© JUNGE FREIHEIT Verlag GmbH & Co. KG www.jungefreiheit.de 35/23 / 25. August 2023

Zwischen Reichstag und Kanzleramt
Der mächtigste König im Luftrevier
Christian Vollradt

Der Pannenflieger von Abu Dhabi ist zwar längst wieder zu seiner Heimatbasis auf dem Flughafen Köln/Bonn zurückgekehrt, doch der Ärger über die Flugbereitschaft des Bundesverteidigungsministeriums ist längst noch nicht verflogen. Mögen die Landeklappen, derentwegen Außenministerin Annalena Baerbock (Grüne) ihre geplante Reise nach Australien und Ozeanien abbrechen mußte (JF 34/23), wieder intakt sein, der politische Schaden im Berliner Regierungsviertel ist noch längst nicht behoben. Vielleicht liegt es auch am Sommerloch, daß diese Turbulenzen nachhaltig wirken. 

Fest steht: Der Unglücksrabe wird schneller als geplant ausgemustert. Hatte dieser Airbus A-340 schließlich schon einmal die damalige Kanzlerin in Verlegenheit gebracht, als sie wegen des kompletten Ausfalls der Funkanlage dieser Regierungsmaschine 2018 den Auftakt des G20-Gipfels in Buenos Aires verpaßt hatte. Schlagzeilen machten solche Pannen immer wieder. 2019 konnte Bundespräsident Frank-Walter Steinmeier nicht von Äthiopien nach Berlin zurückfliegen, weil der Airbus „Theodor Heuss“ defekt war. Das Archiv des Bundestags liefert beim Suchbegriff Flugbereitschaft eine ganze Reihe von Treffern. Immer wieder erkundigten sich Abgeordnete teils sorgenvoll, teils peinlich berührt nach dem Zustand der „Weißen Flotte“. 
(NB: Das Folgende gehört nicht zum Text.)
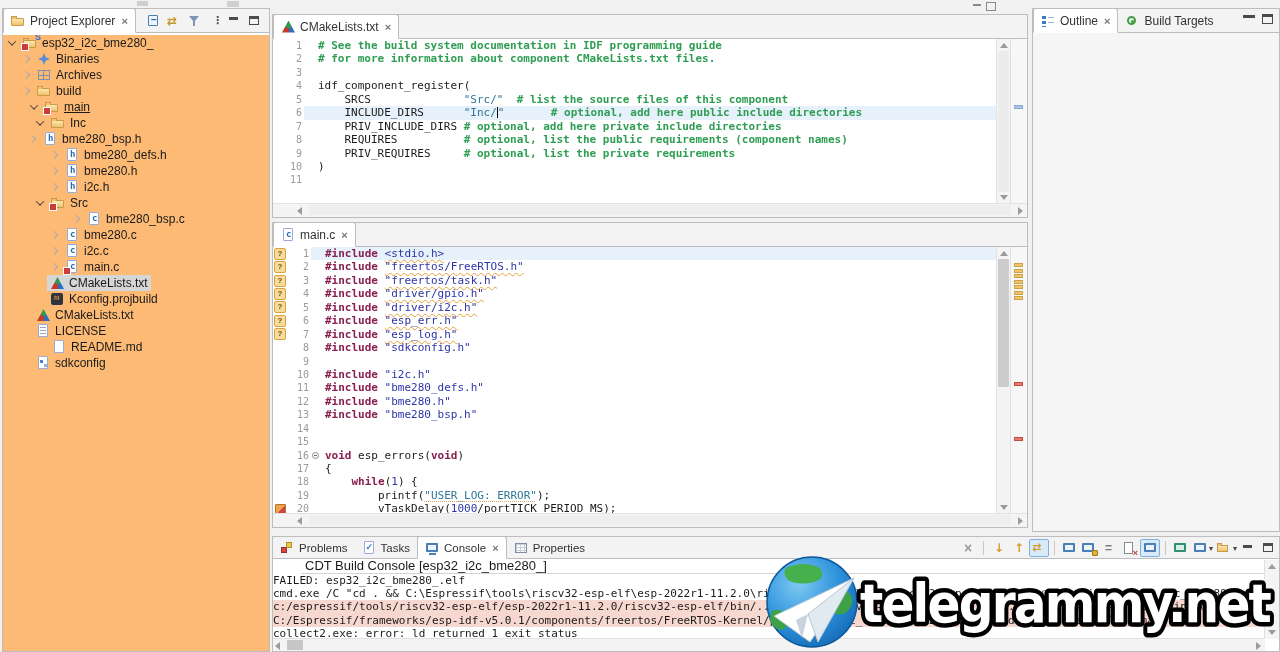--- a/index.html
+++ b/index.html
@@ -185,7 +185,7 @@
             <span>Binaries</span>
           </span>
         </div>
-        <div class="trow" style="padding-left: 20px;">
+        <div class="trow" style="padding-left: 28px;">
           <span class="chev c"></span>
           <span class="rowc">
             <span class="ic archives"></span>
Daß die trotz aller  einzelnen Störfälle kein Bild des Jammers abgibt, wird das Verteidigungsministerium nicht müde zu betonen. Eine Untersuchung der Flüge von November 2020 bis jetzt habe eine Zuverlässigkeit von mehr als 95 Prozent ergeben, so eine Sprecherin. 2019 gab das Verteidigungsministerium sogar an, die Ausfallrate aller Missionen habe im Durchschnitt bei unter zwei Prozent gelegen. 

Auch Regierungssprecher Steffen Hebestreit hob diese Woche noch einmal hervor, die Flugbereitschaft sei „eine sehr zuverlässige und wichtige Einheit“. Zudem könne man weitere Verbesserungen bald erwarten. Denn während die nun aufs Altenteil abgeschobenen vierstrahligen Maschinen einst gebraucht von Luftfahrtunternehmen erworben wurden und quasi „second hand“ seien, stünden der Bundesregierung „drei nagelneue A350-Flugzeuge“ zur Verfügung, „ein echtes Plus“ in Sachen Zuverlässigkeit. Einziger Wehrmutstropfen: Ein Teil der modernen Zweistrahler befindet sich noch „in der Einrüstung, also in der Umrüstung für die Bedürfnisse der Bundesregierung“.

Hinter den Kulissen schwelt jedoch noch ein ganz anderer Kleinkrieg, bei dem es um protokollarische Eifersüchteleien geht: Wer hat wann Zugriff auf welche Maschine? Ober sticht unter. Konkret hat bei den großen Jets der Bundespräsident das Erstzugriffsrecht, dann gemäß Rangordnung der Verfassungsorgane die Bundestagspräsidentin, der Bundesratspräsident und dann der Kanzler. Baerbock, obwohl von Amts wegen häufiger in der Welt unterwegs, muß sich also hinten anstellen. Eher unfreiwillig könnte die Außenministerin einlösen, was einer ihrer früheren Sprecher mal angekündigt hatte: nämlich möglichst viel per Linie zu fliegen.